Wovon der Preis für einen verkaufsoptimierten Grundriss abhängt
Diese Punkte beeinflussen den Aufwand:
- Zustand der Bestandsunterlagen
Eine brauchbare Bestandszeichnung beschleunigt die Bearbeitung; fehlt sie, wie bei manchem Vorkriegshaus im Kurviertel, kommt zunächst ein Aufmaß-Termin hinzu.

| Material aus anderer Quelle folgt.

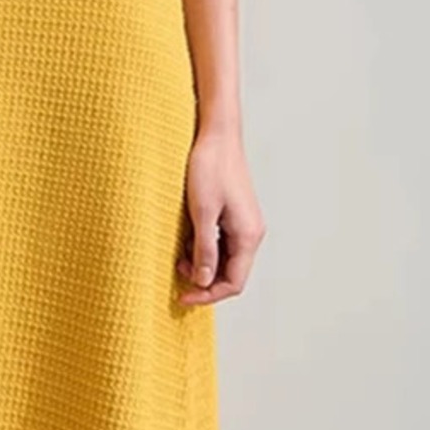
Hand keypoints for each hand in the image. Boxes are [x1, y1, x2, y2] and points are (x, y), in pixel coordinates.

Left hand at [176, 127, 265, 304]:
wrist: (217, 134)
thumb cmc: (210, 168)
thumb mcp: (202, 211)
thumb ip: (204, 249)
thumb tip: (203, 282)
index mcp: (248, 236)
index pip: (234, 283)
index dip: (208, 295)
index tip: (183, 296)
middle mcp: (251, 233)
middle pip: (231, 273)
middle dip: (204, 278)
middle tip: (177, 270)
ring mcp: (244, 223)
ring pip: (225, 258)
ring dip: (202, 261)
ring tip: (180, 252)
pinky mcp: (235, 214)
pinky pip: (222, 241)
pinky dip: (203, 245)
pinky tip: (187, 235)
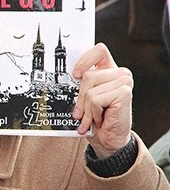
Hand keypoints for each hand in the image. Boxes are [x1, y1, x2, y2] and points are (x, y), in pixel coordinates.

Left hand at [72, 43, 132, 158]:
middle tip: (82, 112)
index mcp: (108, 70)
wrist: (107, 139)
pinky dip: (93, 113)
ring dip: (87, 108)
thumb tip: (65, 76)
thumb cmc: (96, 118)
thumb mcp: (84, 98)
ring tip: (93, 116)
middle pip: (88, 75)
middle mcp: (118, 73)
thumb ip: (80, 85)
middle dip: (80, 98)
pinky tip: (101, 118)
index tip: (75, 75)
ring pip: (89, 90)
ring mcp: (124, 82)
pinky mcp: (124, 93)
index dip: (85, 60)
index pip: (99, 50)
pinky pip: (95, 99)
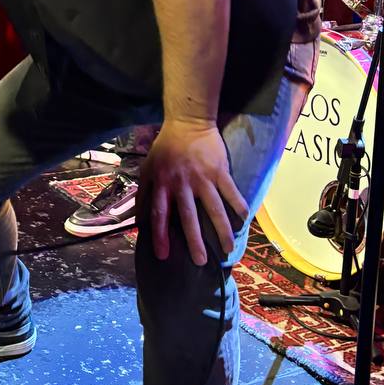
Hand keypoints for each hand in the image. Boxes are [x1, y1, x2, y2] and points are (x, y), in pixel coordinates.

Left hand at [137, 120, 247, 266]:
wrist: (188, 122)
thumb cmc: (165, 148)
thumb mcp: (148, 169)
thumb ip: (144, 195)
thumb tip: (139, 222)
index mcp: (162, 184)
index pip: (159, 214)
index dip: (159, 235)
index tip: (163, 255)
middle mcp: (182, 183)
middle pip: (188, 217)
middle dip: (194, 241)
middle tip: (200, 262)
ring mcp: (202, 177)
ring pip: (214, 209)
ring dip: (222, 230)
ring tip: (227, 249)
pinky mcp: (219, 170)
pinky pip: (231, 192)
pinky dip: (239, 206)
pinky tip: (244, 221)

- Zuschnitt des Grundrisses
Erker und Nischen, wie sie viele Wiesbadener Gründerzeit-Villen prägen, verlangen mehr Detailarbeit als ein einfacher, standardisierter Zuschnitt.
- Umfang des Objekts
Eine einzelne Wohnung ist zügiger bearbeitet als ein komplettes Mehrfamilienhaus mit mehreren unterschiedlich geschnittenen Einheiten.
- Gewünschter Liefertermin
Beeinflusst vor allem die eigene Vorlaufzeit für den Vermarktungsstart.
- Zahl der gewünschten Fassungen
Mehrere Möblierungsvarianten oder zusätzliche Sprachversionen der Beschriftung erhöhen den Aufwand gegenüber einer einzelnen Standardfassung.
- Wohn- oder Gewerbenutzung
Eine angedeutete gewerbliche Nutzung, etwa für ein Ladenlokal oder eine Praxisfläche im Erdgeschoss, verlangt eine andere Möblierungslogik als eine klassische Wohnung.